• **Input data**
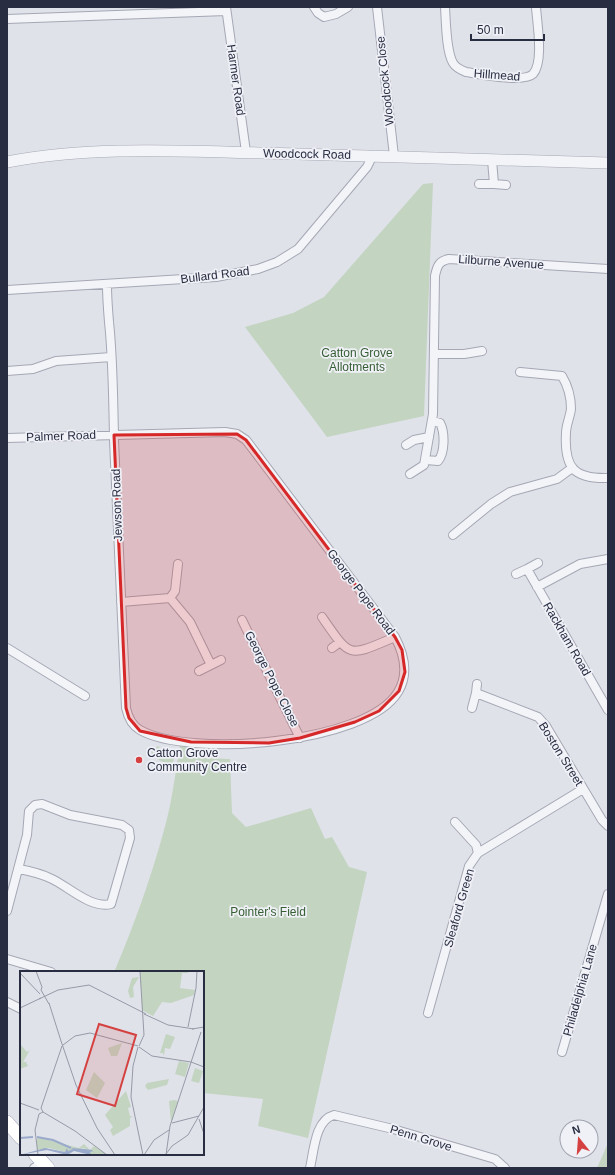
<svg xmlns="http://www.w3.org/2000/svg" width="615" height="1175" font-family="Helvetica,sans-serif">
<rect width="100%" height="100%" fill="#e0e2ea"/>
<!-- green -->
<path fill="#c3d4c1" d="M433 183 424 416 327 437 245 327 293 313 324 297 423 184Z
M158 746 162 750 164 747 175 753 172 767 159 760 151 752Z
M180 746 198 747V758L230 759 232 813 246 827 311 808 325 839 332 837 349 867 367 872 308 1138 258 1126 263 1099 203 1093V972H120L115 970C134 925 151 878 164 830 172 803 175 774 180 746Z
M608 1143V1168H597Z"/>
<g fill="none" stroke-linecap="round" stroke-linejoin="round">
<!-- minor casing -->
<g stroke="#a5a8b4" stroke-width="10">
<path id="minor" d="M226 7 246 152
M314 7 318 13 324 17 336 14 348 7
M377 7 394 156
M445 7C446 22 446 51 453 63 456 68 461 70 466 72 479 74 524 83 533 74 544 62 537 23 536 7
M7 19 226 11
M492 160 494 184 506 185
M479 184H494
M7 290 216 277 258 269 277 262 298 249 367 167 370 161V155
M434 354H464L482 351
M7 371 33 369 56 361 111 357
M520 372 562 376C568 386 571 397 571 409 570 417 566 425 566 433 564 468 574 479 608 478
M7 438 225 432 237 434 246 440 395 637C404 654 409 674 398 692 367 744 189 758 140 730 131 725 128 717 126 708L114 440V435C113 397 113 359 109 322 108 310 107 298 107 285
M406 445 414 440 429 437
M426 460 438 461C445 453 445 432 440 423L432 421
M410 474 424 465 433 414 435 276C437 266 439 261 449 259L608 269
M453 535 491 504 510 492 557 479 572 468
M527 569 538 563
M516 574 527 569 608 710
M537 587 580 564 608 559
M170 598 190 622 211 665
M121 602 170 598 175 591 178 564
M322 617C351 659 348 657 395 637
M242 620 300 738
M7 648 85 696
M332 648 340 642
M199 671 221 660
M477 684 476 693 538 717 546 726 602 820 608 826
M472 708 476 693
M455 822 476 845 478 853
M7 911 27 835 29 811 35 805 42 804 70 815 122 825 129 830 130 838 111 904C91 909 69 887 52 879 42 874 30 871 19 869
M7 959 51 972
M7 1002 21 1009
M428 1013 469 866 478 853 583 789
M562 1052 608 894
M34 1168 43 1162
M310 1168C314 1151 315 1120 334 1115L393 1129 495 1159 505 1168"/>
</g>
<!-- tertiary casing -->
<g stroke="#a5a8b4" stroke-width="12">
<path id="tertiary" d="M7 162C91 146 178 151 263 153 378 156 493 160 608 163"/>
</g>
<!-- primary casing -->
<g stroke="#9fa4b6" stroke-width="14">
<path id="primary" d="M7 1122 21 1138
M35 1154 48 1168"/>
</g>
<!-- minor -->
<use href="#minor" stroke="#f3f4f8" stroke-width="8"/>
<!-- tertiary -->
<use href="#tertiary" stroke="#f3f4f8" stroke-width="11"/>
<!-- primary -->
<use href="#primary" stroke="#fff" stroke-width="13"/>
</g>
<!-- marked area -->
<path fill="#d62828" fill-opacity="0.2" stroke="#d62828" stroke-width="3" stroke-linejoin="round" d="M237 434 246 440 395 637 402 650 405 672 399 691 379 711 355 722 300 738 269 743 191 742 140 731 129 718 126 708 114 435Z"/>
<!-- markers -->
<circle fill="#d44140" stroke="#f0f1f7" stroke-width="1.5" cx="139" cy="760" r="4"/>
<g text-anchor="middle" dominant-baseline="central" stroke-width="3.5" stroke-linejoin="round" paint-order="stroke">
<!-- street labels -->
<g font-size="12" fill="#282d42" stroke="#f0f1f7">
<text transform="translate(497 75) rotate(4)">Hillmead</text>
<text transform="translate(236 80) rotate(82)">Harmer Road</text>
<text transform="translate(385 81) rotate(-96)">Woodcock Close</text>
<text transform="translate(307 154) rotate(1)">Woodcock Road</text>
<text transform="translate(501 262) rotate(4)">Lilburne Avenue</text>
<text transform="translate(215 275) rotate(-7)">Bullard Road</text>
<text transform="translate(61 436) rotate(-2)">Palmer Road</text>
<text transform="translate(117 505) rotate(-92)">Jewson Road</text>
<text transform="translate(361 592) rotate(53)">George Pope Road</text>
<text transform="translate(567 639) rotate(60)">Rackham Road</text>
<text transform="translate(272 679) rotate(63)">George Pope Close</text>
<text transform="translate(561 754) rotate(58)">Boston Street</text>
<text transform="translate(459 908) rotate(-74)">Sleaford Green</text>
<text transform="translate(580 990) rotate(-74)">Philadelphia Lane</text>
<text transform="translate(421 1138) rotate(17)">Penn Grove</text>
</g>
<!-- park labels -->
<g font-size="12" fill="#365e34" stroke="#f0f1f7">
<text x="357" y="353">Catton Grove<tspan x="357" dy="14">Allotments</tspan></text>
<text x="268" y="912">Pointer's Field</text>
</g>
<!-- poi labels -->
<g font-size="12" fill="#282d42" stroke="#f0f1f7" text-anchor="start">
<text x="147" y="753">Catton Grove<tspan x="147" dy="14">Community Centre</tspan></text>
</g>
</g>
<!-- overview -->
<g transform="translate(20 971)">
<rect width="184" height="184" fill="#e0e2ea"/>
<path d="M120 0H168V2H162L160 17 175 19 174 24 151 32 142 31 133 45 122 39ZM119 6 113 16 114 26 110 27 108 20 112 7ZM146 63 155 66 150 78 145 77 144 85 143 82H140ZM102 72 97 85H91L88 77ZM0 73 7 81 10 79 3 91H6L8 95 0 98ZM159 90 169 92 165 106 155 103ZM175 97 183 100 179 112 171 110ZM74 101 85 112 77 127 66 119ZM149 108 147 114 128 119 125 115 127 112ZM106 120 111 136 108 137 110 145 113 146 110 147V155L93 165 90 159 93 156 85 144ZM154 129 158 130 151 151 149 130ZM17 166 59 177 64 173 70 179 74 175 87 184H71L64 177 45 181 29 177 17 179Z" fill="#c3d4c1"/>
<path d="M25 177 45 181 47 177 48 180 53 178 51 177 64 178 72 179 76 184 73 180 70 181 71 184 54 180 47 184 27 179 0 184Z" fill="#99aacb"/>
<path fill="none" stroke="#99aacb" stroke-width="2" d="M17 166 33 169 51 177M0 167 13 166"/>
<path fill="none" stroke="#969aa7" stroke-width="1" d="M16 0 22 16 21 19M0 2 20 23M21 19 29 33M19 28 38 19 69 14 126 43M29 32 41 70M0 37 21 27M124 43 148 54 174 58M168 56 176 17 177 0M172 58 184 56M41 70 56 114 77 157 95 184M43 74 55 65 70 62 118 75M119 75 124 64 120 0M118 76 113 95 111 126 123 184M119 76 132 85 171 91 184 96M0 132 19 139M23 141 21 137 42 75M19 143 23 141 55 160 87 184M179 148 184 163V184M152 152 179 145M146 183 152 175 168 164 184 136M18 184 15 159 19 143M124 184 134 169 149 159M146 184 150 155 181 61"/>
<path fill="#d44140" fill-opacity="0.15" stroke="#d44140" stroke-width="2" d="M79 53 116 64 95 135 57 123Z"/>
<rect width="184" height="184" fill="none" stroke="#282d42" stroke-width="2"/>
</g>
<!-- border -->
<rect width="615" height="1175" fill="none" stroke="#282d42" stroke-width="16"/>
<!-- north arrow -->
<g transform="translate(579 1139) rotate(343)"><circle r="19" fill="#f0f1f7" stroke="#a0a3af"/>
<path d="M0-3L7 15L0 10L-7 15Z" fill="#d44140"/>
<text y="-6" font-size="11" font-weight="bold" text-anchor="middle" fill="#282d42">N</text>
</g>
<!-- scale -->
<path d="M471 34v6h73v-6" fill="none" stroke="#282d42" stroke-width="2"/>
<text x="477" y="34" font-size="12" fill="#282d42" stroke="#f0f1f7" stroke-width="3" paint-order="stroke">50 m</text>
</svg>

• **The problem**
Look through the entries above for the word "anchor". Copy every line where it shows up.

• **Reply**
<g text-anchor="middle" dominant-baseline="central" stroke-width="3.5" stroke-linejoin="round" paint-order="stroke">
<g font-size="12" fill="#282d42" stroke="#f0f1f7" text-anchor="start">
<text y="-6" font-size="11" font-weight="bold" text-anchor="middle" fill="#282d42">N</text>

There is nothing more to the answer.